The manuscript consists of six amatl boards measuring 42 × 48 cm, with ten pages and three fragments from one or more pages. While it is unknown who did the binding of the manuscript, it is cast like a European book back to back. The Codex Xolotl has been an important source for detailed information on material culture, social, political and cultural changes in the region during the period. It is one of the few still surviving cartographic histories from the Valley of Mexico and one of the earliest of its type.

== Historical significance ==
The Codex Xolotl is an example of material culture. This means that the codex can be used as a means to understand the culture of the Aztecs and regional variation. The codex itself shows an understanding of the history of Texcoco. It is also a document that includes an early instance of Nahuatl writings referencing specific dates in an indigenous calendar. There are ongoing debates regarding how many writers were involved in creating the codex.

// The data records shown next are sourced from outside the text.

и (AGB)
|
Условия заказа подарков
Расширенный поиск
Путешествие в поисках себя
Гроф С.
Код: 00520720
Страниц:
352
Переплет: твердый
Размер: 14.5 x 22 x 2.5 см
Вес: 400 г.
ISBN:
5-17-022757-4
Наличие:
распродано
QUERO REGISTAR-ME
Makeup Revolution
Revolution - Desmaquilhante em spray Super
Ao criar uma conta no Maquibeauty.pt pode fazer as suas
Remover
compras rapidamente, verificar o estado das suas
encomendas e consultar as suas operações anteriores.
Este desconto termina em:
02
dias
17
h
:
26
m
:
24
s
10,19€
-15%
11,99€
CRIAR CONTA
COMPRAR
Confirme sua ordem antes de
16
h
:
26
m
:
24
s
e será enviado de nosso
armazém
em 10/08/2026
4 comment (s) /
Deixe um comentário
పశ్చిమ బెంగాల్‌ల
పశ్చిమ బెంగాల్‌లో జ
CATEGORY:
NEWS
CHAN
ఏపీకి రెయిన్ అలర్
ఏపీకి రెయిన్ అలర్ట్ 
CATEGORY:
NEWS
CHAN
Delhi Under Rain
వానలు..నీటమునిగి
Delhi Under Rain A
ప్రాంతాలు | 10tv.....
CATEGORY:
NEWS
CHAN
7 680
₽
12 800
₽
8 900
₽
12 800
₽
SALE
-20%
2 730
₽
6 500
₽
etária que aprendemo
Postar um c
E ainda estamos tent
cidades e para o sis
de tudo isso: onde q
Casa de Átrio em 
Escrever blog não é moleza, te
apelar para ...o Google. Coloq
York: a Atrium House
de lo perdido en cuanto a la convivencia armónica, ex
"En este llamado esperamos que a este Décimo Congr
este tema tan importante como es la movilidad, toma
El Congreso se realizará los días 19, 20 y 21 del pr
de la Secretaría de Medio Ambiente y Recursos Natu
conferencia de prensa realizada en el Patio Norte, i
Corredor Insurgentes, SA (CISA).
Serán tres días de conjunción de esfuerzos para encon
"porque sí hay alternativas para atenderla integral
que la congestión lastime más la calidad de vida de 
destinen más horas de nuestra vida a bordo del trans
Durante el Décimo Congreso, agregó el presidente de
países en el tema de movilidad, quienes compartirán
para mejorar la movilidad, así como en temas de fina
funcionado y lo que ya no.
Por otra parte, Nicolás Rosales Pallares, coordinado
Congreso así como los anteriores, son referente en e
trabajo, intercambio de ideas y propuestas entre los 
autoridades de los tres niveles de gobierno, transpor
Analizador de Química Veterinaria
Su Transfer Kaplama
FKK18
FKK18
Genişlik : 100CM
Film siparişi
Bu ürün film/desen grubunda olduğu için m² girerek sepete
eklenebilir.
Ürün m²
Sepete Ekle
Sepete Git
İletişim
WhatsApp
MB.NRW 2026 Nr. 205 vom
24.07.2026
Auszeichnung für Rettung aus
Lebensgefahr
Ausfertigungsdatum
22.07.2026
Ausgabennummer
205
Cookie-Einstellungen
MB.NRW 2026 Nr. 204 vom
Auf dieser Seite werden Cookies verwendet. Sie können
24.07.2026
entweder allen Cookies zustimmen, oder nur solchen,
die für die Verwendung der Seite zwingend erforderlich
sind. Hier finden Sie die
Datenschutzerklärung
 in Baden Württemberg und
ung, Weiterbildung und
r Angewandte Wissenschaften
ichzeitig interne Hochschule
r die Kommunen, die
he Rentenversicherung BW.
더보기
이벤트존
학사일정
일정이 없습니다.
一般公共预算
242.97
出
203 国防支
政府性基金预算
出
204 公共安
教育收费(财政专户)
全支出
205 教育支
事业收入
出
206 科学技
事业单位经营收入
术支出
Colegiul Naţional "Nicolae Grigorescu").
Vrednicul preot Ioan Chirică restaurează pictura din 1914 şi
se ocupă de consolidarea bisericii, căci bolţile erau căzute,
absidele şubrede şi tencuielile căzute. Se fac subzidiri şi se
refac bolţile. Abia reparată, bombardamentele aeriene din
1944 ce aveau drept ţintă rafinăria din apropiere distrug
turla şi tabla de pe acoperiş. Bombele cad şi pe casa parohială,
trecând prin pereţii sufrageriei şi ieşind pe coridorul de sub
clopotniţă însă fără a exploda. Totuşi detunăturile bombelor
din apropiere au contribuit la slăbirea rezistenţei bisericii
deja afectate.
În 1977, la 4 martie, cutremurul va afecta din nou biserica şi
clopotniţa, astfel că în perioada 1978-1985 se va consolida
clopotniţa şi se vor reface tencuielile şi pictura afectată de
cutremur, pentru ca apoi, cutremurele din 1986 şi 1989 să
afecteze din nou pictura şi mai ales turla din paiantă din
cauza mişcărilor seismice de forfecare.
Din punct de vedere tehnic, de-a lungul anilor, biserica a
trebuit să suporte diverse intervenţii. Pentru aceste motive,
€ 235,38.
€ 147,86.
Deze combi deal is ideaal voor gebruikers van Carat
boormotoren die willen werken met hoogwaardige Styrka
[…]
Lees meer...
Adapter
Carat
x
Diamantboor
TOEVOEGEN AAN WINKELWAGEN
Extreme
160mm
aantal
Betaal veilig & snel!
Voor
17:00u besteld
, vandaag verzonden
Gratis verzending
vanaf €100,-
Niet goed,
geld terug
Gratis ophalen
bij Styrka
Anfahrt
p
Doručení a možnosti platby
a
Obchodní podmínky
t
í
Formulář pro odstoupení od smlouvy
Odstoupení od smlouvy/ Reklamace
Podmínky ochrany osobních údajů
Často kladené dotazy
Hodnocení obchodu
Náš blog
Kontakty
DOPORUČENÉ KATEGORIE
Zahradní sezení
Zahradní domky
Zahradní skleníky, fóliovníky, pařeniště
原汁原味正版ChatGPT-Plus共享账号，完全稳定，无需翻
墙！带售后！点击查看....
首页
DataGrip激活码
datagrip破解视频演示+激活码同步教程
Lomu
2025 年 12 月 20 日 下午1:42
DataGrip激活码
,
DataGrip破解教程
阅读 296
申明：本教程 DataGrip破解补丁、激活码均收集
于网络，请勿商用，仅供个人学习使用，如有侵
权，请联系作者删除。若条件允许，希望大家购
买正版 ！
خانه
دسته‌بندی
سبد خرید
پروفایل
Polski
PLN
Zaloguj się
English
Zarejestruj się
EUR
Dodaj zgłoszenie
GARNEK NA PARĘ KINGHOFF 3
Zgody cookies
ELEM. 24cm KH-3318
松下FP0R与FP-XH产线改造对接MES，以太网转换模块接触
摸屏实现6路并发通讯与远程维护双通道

There are some debates that question how valid the codex is from an archaeological perspective. This debate roots itself in the work of Jeffrey Parsons in 1970s, with his book detailing the archaeology of the Texcoco region. One perspective on this debate states that the codex itself is not supported by the archaeological evidence of the region.

Another argument claims that within the discrepancies, some historical facts can be separated from the mythology. An alternate response to Parsons' argument uses a hypothesis regarding a conflict between the Tula and Cholula regions to support Parsons' position.